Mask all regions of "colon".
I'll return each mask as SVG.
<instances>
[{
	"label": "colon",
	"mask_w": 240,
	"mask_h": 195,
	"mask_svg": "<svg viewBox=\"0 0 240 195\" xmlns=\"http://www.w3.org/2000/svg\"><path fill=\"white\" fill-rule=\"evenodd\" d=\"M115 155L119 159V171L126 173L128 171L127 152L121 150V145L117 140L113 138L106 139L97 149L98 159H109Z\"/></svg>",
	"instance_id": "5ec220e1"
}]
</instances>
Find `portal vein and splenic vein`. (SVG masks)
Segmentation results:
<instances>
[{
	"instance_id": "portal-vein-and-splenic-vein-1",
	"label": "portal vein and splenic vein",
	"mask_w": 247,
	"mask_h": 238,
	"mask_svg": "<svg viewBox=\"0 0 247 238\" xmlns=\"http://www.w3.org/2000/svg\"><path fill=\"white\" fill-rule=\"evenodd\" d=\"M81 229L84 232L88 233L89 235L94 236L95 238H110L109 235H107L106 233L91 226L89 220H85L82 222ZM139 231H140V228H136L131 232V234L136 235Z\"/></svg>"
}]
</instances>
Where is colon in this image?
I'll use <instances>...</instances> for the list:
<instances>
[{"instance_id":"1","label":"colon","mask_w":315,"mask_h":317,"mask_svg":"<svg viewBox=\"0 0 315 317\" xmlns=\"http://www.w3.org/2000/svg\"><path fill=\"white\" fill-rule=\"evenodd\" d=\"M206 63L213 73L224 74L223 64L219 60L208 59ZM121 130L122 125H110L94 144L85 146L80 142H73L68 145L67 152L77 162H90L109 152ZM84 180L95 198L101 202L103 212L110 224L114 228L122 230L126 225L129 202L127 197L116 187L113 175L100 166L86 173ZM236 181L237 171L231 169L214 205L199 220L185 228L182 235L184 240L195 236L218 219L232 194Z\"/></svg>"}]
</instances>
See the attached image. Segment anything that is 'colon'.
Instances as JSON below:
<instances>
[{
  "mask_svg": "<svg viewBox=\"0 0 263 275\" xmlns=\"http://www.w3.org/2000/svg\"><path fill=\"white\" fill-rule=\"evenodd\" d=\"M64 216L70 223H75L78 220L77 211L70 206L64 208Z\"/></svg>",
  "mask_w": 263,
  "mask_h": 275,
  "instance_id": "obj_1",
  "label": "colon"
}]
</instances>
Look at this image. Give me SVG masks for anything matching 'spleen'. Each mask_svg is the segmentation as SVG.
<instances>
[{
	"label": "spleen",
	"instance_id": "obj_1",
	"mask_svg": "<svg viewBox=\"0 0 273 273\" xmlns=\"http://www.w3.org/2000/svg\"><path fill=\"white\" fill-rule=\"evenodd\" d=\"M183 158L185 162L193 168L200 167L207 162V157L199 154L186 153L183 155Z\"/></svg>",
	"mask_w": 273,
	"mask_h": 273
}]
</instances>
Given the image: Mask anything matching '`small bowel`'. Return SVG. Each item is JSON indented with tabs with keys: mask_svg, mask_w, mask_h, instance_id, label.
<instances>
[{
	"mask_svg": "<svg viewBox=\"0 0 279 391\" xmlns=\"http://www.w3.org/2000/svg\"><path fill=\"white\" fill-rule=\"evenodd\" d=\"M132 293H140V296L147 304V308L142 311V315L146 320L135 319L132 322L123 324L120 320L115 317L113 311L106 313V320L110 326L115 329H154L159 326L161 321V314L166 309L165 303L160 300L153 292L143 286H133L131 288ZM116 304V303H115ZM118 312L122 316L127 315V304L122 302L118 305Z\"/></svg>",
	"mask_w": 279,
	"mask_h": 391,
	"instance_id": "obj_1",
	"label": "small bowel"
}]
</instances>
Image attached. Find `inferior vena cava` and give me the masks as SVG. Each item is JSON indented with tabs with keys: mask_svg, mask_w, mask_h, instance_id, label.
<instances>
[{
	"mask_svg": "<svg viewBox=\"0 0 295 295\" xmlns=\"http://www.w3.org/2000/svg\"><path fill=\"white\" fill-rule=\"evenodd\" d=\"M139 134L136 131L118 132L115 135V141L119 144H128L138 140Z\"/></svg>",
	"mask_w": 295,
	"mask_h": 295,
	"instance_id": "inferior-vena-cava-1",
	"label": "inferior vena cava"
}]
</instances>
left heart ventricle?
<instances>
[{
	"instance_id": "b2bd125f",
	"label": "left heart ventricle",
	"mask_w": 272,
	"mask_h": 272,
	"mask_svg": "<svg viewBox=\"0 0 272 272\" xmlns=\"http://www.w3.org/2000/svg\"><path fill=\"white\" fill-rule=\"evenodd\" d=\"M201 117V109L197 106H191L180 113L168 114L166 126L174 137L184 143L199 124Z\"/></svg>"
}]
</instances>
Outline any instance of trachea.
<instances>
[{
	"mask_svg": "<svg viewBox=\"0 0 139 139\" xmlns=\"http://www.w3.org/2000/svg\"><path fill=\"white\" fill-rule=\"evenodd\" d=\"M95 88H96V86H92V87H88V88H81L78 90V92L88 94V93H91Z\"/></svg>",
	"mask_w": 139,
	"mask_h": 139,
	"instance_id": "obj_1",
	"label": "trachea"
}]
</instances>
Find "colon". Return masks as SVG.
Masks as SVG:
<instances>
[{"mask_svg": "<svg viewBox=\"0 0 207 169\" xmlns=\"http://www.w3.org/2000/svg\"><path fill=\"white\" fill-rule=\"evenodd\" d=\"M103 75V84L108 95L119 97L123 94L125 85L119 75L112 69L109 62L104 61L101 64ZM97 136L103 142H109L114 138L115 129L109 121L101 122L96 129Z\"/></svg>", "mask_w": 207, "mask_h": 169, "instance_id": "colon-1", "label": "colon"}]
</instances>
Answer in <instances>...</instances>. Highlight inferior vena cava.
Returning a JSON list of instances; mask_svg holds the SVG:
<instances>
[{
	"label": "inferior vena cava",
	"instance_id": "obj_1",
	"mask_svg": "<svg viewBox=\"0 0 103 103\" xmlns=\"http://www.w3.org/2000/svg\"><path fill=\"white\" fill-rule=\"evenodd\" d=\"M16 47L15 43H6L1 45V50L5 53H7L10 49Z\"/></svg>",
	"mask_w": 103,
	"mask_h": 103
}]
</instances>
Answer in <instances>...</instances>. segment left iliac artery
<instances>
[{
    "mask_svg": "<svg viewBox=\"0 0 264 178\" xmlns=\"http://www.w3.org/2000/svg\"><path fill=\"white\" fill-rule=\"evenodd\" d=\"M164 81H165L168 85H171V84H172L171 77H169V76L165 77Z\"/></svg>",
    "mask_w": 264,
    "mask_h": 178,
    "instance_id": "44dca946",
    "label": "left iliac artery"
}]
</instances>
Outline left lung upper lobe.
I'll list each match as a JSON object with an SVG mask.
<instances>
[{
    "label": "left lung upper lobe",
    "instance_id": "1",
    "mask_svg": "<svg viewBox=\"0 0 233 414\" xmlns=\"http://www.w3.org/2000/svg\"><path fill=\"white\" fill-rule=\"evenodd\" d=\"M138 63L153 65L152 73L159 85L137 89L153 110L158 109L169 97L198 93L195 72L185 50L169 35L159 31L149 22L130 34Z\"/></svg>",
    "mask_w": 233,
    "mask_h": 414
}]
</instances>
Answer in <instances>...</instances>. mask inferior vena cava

▶ _Your goal_: List every line in the items above that contains the word "artery", matching case exactly.

▶ _Output for this task_:
Answer in <instances>...</instances>. segment left iliac artery
    "label": "left iliac artery"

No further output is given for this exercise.